When JeVois starts, it will by default use automatic exposure and gain control, and the lower frame rate will allow a much wider range of automatic exposure and gain adjustments, which in turn will allow JeVois to operate better in low light.
Another option is to turn to manual controls. Two controls are of interest here:
First set the Exposure, Auto control in your video viewer to Manual Mode, and then start setting the Exposure (absolute) and Gain controls. Note that, although the exposure control has a scale from 0 to 1000, only a fraction of that scale may be usable depending on framerate (that is, exposure cannot be increased to a longer time than the frame period. If one attempts to set an exposure time longer than the frame period, exposure will automatically be capped at slightly below the frame period).
Generally speaking, a compromise should be found between gain and exposure values. If motion blur is not a problem, then highest possible exposure and lowest possible gain will yield less noisy and grainy images.
With higher gain, the image will look grainier and, if frame rate must be kept high, will not be pleasant to look at.
But this may not necessarily be a problem for the machine vision algorithms.
For example, in the image above, we have turned up the gain very high to be able to still operate at 30 frames/s in very dark conditions. Significant pixel noise is apparent in the video captured by JeVois. But ... the DemoArUco algorithm running inside JeVois does not seem to be affected and is running just fine, readily detecting and decoding the two ArUco markers present in the scene!
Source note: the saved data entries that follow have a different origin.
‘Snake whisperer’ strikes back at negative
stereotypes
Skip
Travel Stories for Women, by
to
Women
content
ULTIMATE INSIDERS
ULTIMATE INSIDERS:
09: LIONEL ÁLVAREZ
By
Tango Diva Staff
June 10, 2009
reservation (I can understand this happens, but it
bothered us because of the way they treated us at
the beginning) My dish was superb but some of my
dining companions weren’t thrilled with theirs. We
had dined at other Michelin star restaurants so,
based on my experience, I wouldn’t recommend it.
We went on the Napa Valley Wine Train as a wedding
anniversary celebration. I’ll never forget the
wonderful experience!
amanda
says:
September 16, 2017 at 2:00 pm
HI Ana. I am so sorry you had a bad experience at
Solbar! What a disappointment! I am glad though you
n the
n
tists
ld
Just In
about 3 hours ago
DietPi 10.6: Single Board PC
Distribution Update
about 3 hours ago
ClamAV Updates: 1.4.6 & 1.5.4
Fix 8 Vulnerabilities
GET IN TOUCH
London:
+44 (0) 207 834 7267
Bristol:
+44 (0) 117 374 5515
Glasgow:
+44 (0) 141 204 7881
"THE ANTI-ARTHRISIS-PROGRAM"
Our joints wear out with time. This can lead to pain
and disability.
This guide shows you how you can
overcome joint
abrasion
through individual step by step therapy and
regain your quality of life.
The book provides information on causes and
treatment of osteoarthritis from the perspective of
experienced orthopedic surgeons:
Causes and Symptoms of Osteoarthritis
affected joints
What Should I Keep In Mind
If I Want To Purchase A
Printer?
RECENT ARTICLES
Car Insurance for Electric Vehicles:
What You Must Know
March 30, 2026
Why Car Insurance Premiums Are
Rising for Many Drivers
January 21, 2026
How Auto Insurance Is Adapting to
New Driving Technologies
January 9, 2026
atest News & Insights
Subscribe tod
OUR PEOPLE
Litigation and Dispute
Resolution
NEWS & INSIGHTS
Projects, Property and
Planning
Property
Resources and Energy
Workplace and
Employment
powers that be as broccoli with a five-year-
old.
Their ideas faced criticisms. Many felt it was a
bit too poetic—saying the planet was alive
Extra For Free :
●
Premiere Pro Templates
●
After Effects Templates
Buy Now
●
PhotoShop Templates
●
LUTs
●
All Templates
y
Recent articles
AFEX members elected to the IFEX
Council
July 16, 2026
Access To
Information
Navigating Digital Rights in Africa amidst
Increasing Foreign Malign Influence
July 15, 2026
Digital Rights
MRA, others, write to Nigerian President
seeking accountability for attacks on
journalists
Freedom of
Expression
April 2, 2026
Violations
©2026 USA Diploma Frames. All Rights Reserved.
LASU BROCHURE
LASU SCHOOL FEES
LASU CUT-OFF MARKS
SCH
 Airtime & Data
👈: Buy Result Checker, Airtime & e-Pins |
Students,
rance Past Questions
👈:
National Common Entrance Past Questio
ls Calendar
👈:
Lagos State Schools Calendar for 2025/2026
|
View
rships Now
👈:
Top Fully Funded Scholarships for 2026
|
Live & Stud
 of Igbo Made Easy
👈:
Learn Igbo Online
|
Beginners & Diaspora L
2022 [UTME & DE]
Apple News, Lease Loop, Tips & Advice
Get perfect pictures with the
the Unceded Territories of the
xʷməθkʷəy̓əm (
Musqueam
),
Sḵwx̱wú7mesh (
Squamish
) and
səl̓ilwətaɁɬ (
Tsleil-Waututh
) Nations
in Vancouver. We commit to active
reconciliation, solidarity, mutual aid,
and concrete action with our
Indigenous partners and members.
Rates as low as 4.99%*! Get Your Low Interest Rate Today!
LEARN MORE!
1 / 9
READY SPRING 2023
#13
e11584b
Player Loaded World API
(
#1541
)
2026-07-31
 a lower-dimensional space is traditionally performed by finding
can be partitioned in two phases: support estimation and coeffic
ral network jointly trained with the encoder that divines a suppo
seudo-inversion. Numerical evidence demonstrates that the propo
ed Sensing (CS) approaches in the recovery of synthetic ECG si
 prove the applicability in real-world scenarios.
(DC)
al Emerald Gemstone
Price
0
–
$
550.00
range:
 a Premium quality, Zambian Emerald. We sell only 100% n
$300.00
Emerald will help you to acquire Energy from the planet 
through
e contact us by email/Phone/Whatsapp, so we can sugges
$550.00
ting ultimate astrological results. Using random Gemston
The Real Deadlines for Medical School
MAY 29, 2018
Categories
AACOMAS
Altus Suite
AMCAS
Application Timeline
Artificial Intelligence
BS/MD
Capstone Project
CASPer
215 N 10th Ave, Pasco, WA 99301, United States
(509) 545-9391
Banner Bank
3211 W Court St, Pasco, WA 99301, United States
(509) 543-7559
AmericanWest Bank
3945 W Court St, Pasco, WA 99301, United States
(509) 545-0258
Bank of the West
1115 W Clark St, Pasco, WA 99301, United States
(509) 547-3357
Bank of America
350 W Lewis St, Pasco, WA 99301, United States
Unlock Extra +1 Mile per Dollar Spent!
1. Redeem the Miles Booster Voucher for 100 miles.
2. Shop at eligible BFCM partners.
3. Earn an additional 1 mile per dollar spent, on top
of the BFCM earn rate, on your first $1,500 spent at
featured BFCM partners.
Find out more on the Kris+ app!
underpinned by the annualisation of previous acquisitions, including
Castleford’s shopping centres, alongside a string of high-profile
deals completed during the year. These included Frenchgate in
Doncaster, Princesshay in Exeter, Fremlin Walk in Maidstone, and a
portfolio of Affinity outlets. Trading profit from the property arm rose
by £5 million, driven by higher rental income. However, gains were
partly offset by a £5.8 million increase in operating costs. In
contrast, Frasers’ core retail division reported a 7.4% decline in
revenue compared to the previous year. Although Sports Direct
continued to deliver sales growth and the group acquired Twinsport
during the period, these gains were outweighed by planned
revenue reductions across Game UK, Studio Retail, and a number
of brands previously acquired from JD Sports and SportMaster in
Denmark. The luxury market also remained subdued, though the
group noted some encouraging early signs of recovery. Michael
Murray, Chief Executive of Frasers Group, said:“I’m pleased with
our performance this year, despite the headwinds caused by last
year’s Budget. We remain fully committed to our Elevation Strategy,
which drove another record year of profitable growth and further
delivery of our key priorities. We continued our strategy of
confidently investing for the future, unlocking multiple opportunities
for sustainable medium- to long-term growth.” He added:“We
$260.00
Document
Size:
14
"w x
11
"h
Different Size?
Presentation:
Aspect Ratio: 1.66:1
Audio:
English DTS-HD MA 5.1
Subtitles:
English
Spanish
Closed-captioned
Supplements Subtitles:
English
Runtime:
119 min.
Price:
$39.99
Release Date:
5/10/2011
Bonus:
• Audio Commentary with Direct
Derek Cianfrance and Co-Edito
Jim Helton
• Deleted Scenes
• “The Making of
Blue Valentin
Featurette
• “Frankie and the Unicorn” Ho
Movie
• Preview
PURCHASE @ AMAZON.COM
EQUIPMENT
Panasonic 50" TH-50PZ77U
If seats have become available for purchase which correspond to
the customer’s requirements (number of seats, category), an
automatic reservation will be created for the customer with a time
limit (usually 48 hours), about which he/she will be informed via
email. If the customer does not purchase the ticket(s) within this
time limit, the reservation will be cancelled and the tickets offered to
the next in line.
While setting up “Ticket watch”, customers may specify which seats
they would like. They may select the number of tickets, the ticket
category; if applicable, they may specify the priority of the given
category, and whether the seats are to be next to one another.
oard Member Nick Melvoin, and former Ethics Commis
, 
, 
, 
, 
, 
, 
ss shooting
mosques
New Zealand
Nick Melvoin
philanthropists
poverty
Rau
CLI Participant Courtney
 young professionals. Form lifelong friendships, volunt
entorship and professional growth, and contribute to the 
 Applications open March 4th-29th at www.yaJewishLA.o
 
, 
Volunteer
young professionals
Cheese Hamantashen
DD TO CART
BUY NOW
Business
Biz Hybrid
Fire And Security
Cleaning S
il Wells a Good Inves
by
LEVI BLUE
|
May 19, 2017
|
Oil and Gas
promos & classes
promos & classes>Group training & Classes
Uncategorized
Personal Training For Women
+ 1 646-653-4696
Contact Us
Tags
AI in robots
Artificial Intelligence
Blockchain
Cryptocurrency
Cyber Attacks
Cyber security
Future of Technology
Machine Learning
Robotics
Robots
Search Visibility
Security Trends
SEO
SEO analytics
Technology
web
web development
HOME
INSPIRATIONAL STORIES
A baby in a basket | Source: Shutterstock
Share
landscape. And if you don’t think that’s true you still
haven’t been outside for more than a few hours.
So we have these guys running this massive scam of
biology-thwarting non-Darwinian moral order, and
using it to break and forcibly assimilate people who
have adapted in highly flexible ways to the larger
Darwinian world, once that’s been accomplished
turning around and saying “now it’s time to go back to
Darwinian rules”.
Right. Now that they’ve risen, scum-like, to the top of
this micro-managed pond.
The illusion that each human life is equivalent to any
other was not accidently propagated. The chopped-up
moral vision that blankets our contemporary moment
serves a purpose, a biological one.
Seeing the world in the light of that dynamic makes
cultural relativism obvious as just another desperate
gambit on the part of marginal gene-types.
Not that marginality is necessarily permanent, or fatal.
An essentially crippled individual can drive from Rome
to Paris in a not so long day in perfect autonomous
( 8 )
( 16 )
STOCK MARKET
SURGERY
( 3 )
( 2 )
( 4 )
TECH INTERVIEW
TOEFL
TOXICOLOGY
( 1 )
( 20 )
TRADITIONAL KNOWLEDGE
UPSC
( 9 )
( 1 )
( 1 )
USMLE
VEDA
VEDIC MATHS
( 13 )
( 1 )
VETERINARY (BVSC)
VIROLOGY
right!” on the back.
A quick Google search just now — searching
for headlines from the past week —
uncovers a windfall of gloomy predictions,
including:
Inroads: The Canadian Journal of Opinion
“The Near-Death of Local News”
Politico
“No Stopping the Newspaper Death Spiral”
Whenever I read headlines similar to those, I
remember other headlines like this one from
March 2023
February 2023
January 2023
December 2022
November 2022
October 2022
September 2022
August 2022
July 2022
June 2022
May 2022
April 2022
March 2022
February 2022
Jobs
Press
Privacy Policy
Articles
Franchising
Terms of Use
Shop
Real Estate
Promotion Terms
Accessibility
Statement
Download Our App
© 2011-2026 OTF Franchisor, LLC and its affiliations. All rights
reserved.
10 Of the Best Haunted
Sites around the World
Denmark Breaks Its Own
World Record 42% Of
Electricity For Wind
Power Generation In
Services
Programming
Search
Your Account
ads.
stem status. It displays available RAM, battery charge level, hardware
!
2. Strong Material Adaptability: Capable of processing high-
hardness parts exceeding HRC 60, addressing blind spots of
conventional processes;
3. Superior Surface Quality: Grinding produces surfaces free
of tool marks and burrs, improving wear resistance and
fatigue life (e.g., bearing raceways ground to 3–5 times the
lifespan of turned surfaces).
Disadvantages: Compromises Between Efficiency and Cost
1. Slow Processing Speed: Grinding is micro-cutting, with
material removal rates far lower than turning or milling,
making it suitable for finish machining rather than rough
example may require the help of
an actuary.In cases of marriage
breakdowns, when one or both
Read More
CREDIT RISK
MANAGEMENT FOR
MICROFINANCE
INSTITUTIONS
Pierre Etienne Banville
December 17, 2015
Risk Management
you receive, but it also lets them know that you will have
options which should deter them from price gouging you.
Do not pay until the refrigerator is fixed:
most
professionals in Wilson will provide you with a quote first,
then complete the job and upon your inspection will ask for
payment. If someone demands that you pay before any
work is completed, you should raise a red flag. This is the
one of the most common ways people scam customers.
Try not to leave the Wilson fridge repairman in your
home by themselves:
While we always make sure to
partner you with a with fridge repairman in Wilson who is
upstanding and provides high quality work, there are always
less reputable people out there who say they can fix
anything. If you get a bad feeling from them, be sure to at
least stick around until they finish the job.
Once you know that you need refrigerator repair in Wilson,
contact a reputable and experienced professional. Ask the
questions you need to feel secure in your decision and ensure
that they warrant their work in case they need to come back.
Here is an even more extreme example, in almost compete darkness and cranking up the exposure and the gain to the max. The image quality is horrible (see the very high pixel noise on the black areas of the markers). But ArUco markers are getting detected just fine...
JeVois allows you to poke at the camera sensor registers through the setcamreg
and getcamreg
commands (parameter camreg
must first be turned to true, as an extra protection against accidental use of these commands). Just beware that changing any register that has to do with pixel clock and details of the image format, polarity of pulses, etc is likely to just crash the sensor and you will have to power JeVois off to recover.
You may want to explore loading different gamma curves, different color matrices, etc into the sensor and see whether you can achieve better low-light performance.